Users equate IT security with cyber safety and the equipment and software that can keep data secure while fending off online attacks. Meanwhile, they see IT compliance as strictly fulfilling industry standards and requirements. Compliance often serves as the support system of this partnership. An organization can make itself safe from hacking or identity theft, but that does not necessarily make it compliant. In complying with industry protocols and legalities, it has strengthened its security, stability, and safety.

A word of wisdom to IT administrators and business leaders: invest in anti-hacking systems and applications to ensure the well-being of your organization, but do not neglect the implementation of IT compliance.

Actually, to notch your organization’s defense systems a few levels above normal, take note of this major compliance issues and address them soon:

According to CIO, your first line of defense which compliance can easily secure comprises your employees and their devices, especially the mobile ones like their laptops, tablets, and smartphones. Hackers and other online hostile parties target staff and their insecure gadgets to obtain vital corporate information and trade secrets. Security can be strengthened by training employees in cyber warfare, such as recognizing the first stages of phishing, or placing a filter on a laptop display.

Compliance can make your organization more secure eventually by crafting security policies that all employees should follow and implement. These include the creation, transfer, storage, and use of company data; rules that will allow or prohibit access to the main servers and databases, ranging from physical, wireless, electronic, to digital. Compliance can also mean establishing clear rules about all office equipment and their apps that employees are to observe while on a business trip, commuting, or working at home.




Virtru points out that compliance measures should also be in place as far as partners are concerned, including business associates, allied organizations, or independent contractors. The best of intentions are not enough to stop one entity or individuals from slipping and inadvertently revealing confidential information or private data. This momentary weakness will affect your organization, too, even though you are not the erring party.

Prior to establishing a partnership, or signing the dotted line about one, align the documentations like contracts with the compliance measures set by industry bodies. For instance, Health Insurance Portability and Accountability Act (HIPAA) regulations have laid down concrete policies on data access and information security breach. Complying with these standards is one step closer to ensuring your organization’s IT security.

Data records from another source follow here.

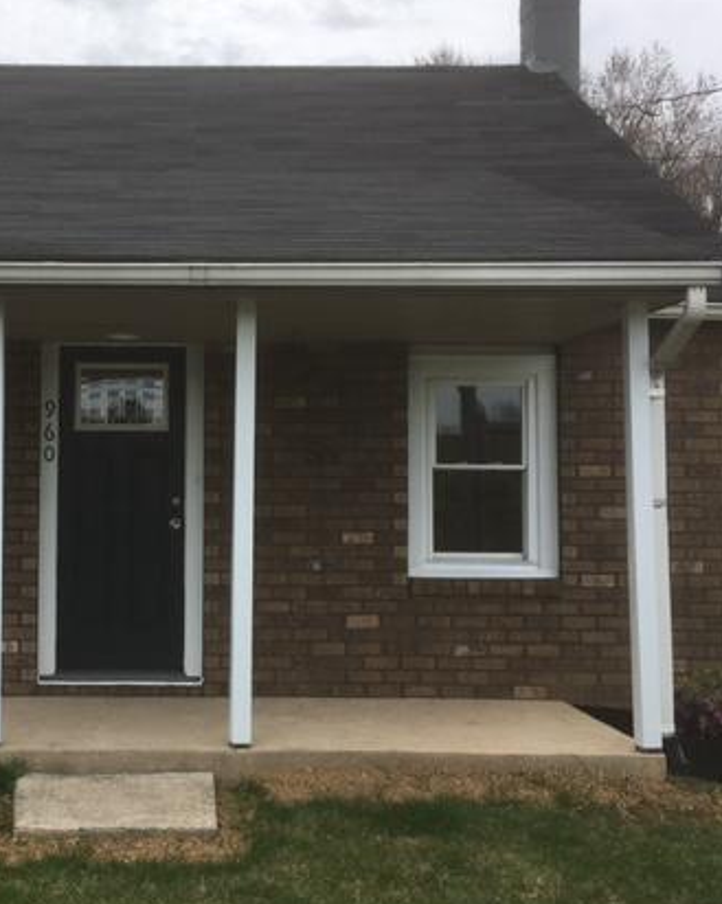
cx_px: 134
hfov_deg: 33.1
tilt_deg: +1.2
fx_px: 1177
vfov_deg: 42.0
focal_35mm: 44
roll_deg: -1.1
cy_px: 441
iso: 25
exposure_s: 1/1282
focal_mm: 4.15
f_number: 2.2
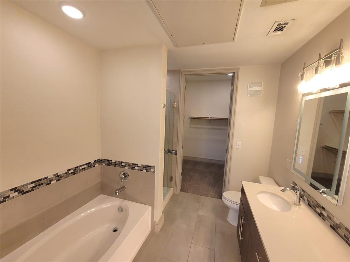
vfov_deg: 89.9
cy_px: 131
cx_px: 175
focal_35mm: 13
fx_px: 131
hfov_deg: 106.2
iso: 125
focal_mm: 2.2
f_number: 2.2
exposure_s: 1/60.2
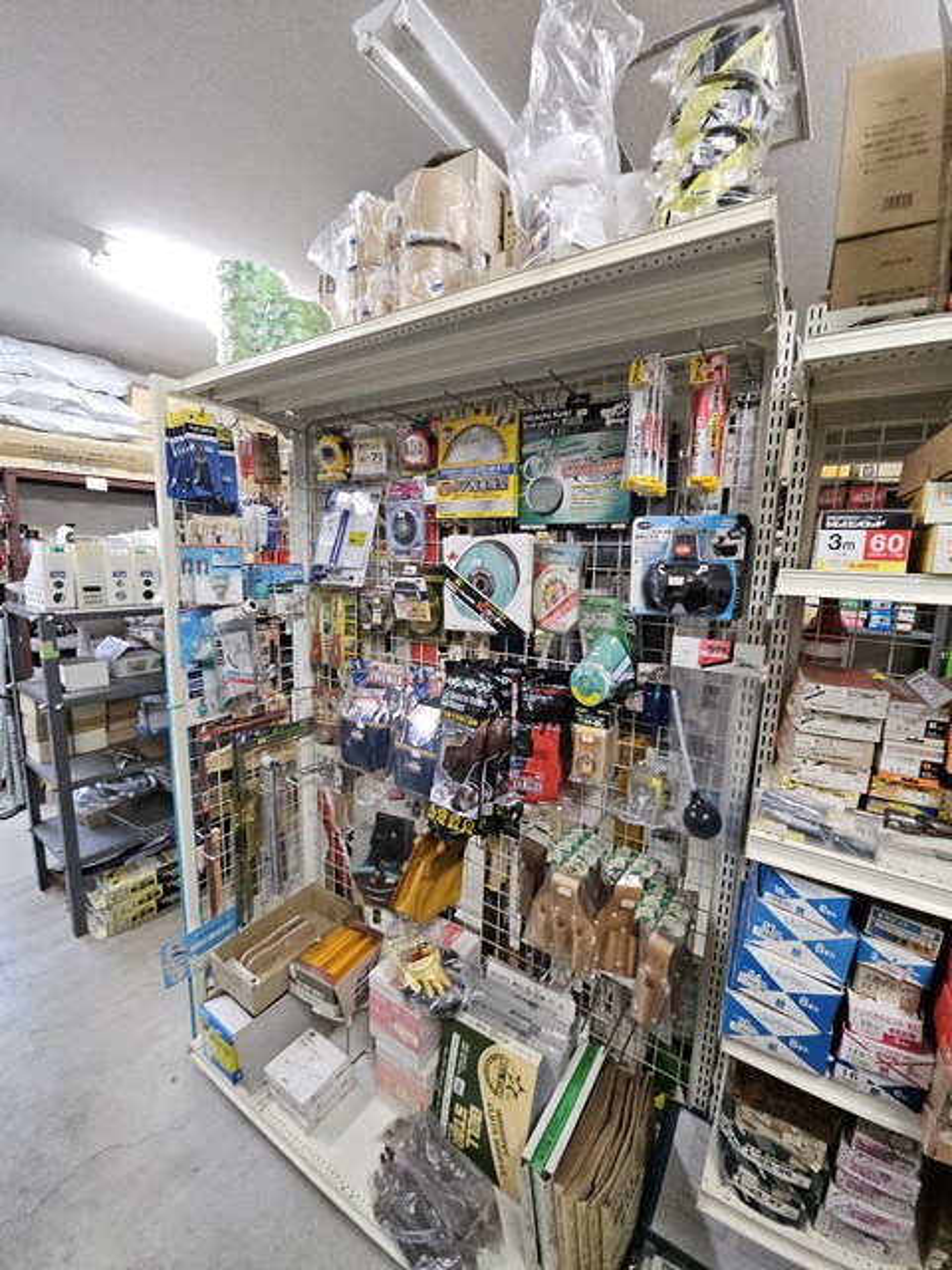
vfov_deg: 106.2
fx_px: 477
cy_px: 635
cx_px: 476
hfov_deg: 89.9
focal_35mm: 13
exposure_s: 1/50
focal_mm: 1.7
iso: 200
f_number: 2.2
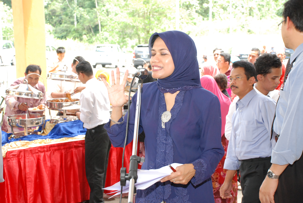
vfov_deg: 19.0
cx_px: 152
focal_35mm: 72
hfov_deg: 28.0
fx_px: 607
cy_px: 102
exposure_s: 1/125
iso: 800
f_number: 5.6
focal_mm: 48
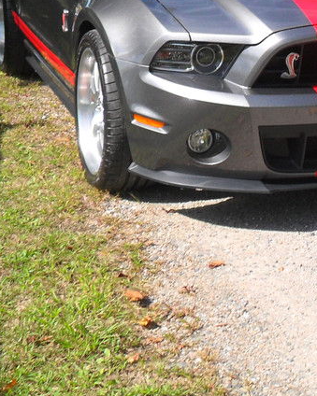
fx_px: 1009
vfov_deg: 21.9
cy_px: 62
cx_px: 309
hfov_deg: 17.5
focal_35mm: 86
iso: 100
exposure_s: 1/90
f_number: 8.9
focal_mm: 6.2
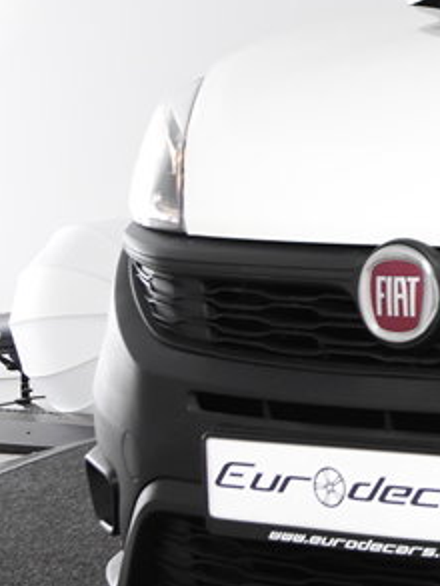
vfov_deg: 16.3
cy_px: 227
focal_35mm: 121
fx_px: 2049
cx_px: 830
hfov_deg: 11.3
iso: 1600
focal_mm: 24
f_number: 5
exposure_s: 1/100
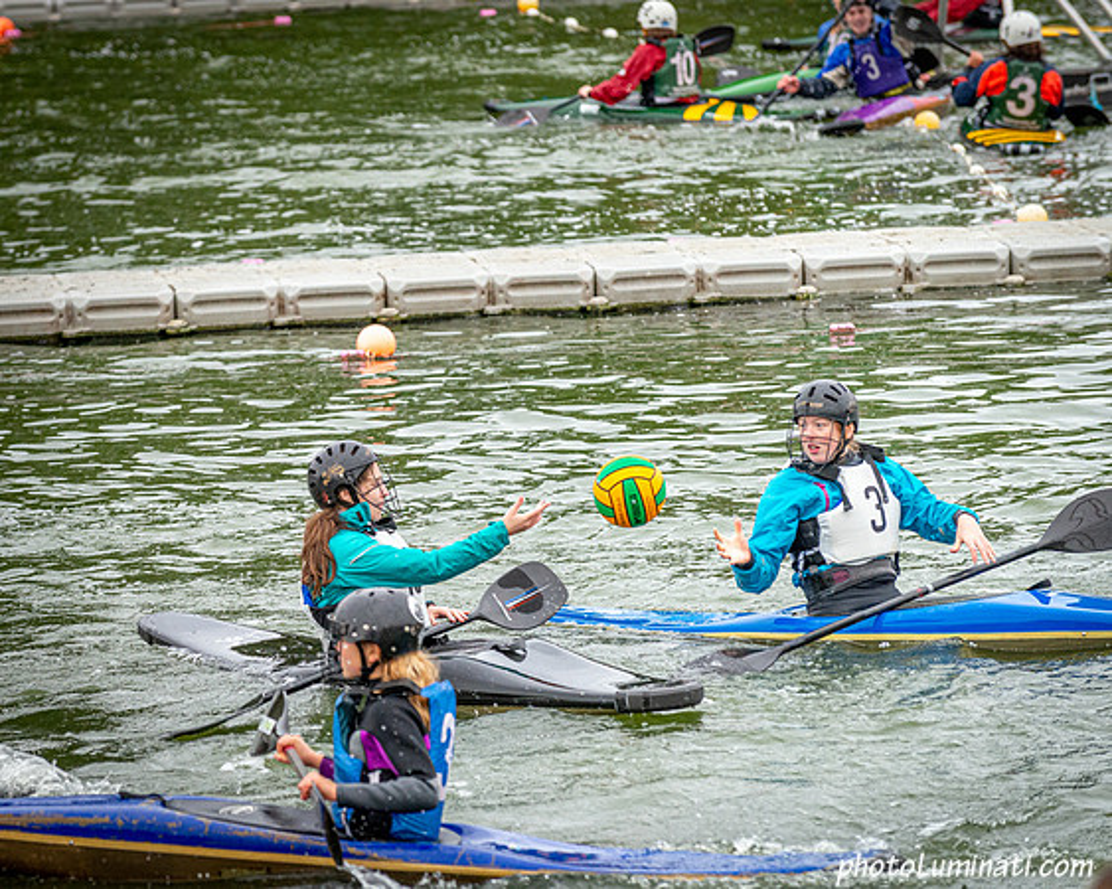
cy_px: 489
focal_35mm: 248
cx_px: 379
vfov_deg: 6.2
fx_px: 8149
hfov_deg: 7.8
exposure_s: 1/3200
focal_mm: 200
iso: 2500
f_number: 4.5
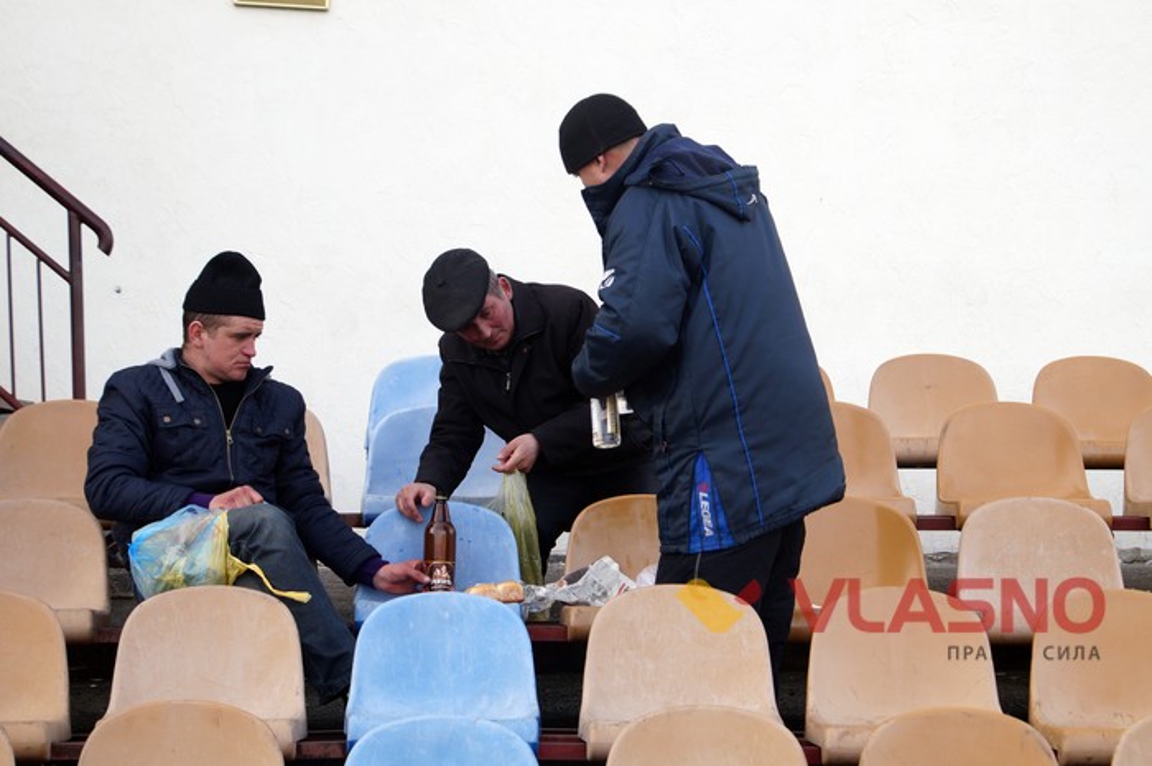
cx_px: 576
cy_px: 383
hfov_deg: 24.6
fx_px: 2637
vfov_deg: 16.5
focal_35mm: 82
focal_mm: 55
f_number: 5.6
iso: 160
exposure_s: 1/100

Finally, the IT Tool Box warns that neglect of or failure in compliance can subject the organization to penalties that will affect its business continuity. Fines that can go up to $100,000 are not unheard of. Top management of non-compliant companies can be called to give testimonies in Congressional hearings. Government can withdraw agreed funding or, worse, sue the organization.

These are serious issues that the organization head should recognize early on and address to secure the company’s business sustainability and overall future. IT compliance is a major issue that will remain present if the organization exists. Make it a powerful ally and an integral tool, to avoid major headaches later on.